[Collected data]
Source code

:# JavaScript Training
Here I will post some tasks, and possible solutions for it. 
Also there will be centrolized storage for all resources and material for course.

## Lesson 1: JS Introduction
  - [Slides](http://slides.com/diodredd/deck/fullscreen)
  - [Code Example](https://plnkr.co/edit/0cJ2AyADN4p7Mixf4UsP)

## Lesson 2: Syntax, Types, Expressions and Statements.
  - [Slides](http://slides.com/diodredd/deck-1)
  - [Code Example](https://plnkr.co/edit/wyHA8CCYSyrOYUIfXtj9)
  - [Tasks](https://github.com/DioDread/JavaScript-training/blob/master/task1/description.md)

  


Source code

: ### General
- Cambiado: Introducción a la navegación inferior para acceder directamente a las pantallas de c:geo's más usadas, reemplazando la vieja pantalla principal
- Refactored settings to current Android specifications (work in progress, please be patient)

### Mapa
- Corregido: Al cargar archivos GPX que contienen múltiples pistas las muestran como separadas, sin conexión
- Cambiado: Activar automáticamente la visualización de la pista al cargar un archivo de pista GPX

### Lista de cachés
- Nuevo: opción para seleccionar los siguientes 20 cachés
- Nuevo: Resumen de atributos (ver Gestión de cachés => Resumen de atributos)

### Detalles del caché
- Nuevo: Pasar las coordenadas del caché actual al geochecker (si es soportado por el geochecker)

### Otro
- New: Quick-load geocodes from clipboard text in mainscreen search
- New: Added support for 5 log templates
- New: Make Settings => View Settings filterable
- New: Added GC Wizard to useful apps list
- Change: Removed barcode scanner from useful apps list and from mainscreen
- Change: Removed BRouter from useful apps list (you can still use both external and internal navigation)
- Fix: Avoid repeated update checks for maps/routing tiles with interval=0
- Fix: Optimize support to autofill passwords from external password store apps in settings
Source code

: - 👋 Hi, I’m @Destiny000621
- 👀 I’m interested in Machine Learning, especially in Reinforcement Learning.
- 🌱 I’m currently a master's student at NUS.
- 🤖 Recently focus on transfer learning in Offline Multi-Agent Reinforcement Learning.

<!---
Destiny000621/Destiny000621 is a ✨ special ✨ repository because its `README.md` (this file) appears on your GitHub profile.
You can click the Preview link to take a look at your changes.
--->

### Directions
Reproduce all of the lines above verbatim.

### Result for this exercise
Source code

:# JavaScript Training
Here I will post some tasks, and possible solutions for it. 
Also there will be centrolized storage for all resources and material for course.

## Lesson 1: JS Introduction
  - [Slides](http://slides.com/diodredd/deck/fullscreen)
  - [Code Example](https://plnkr.co/edit/0cJ2AyADN4p7Mixf4UsP)

## Lesson 2: Syntax, Types, Expressions and Statements.
  - [Slides](http://slides.com/diodredd/deck-1)
  - [Code Example](https://plnkr.co/edit/wyHA8CCYSyrOYUIfXtj9)
  - [Tasks](https://github.com/DioDread/JavaScript-training/blob/master/task1/description.md)

  


Source code

: ### General
- Cambiado: Introducción a la navegación inferior para acceder directamente a las pantallas de c:geo's más usadas, reemplazando la vieja pantalla principal
- Refactored settings to current Android specifications (work in progress, please be patient)

### Mapa
- Corregido: Al cargar archivos GPX que contienen múltiples pistas las muestran como separadas, sin conexión
- Cambiado: Activar automáticamente la visualización de la pista al cargar un archivo de pista GPX

### Lista de cachés
- Nuevo: opción para seleccionar los siguientes 20 cachés
- Nuevo: Resumen de atributos (ver Gestión de cachés => Resumen de atributos)

### Detalles del caché
- Nuevo: Pasar las coordenadas del caché actual al geochecker (si es soportado por el geochecker)

### Otro
- New: Quick-load geocodes from clipboard text in mainscreen search
- New: Added support for 5 log templates
- New: Make Settings => View Settings filterable
- New: Added GC Wizard to useful apps list
- Change: Removed barcode scanner from useful apps list and from mainscreen
- Change: Removed BRouter from useful apps list (you can still use both external and internal navigation)
- Fix: Avoid repeated update checks for maps/routing tiles with interval=0
- Fix: Optimize support to autofill passwords from external password store apps in settings
Source code

: - 👋 Hi, I’m @Destiny000621
- 👀 I’m interested in Machine Learning, especially in Reinforcement Learning.
- 🌱 I’m currently a master's student at NUS.
- 🤖 Recently focus on transfer learning in Offline Multi-Agent Reinforcement Learning.

<!---
Destiny000621/Destiny000621 is a ✨ special ✨ repository because its `README.md` (this file) appears on your GitHub profile.
You can click the Preview link to take a look at your changes.
--->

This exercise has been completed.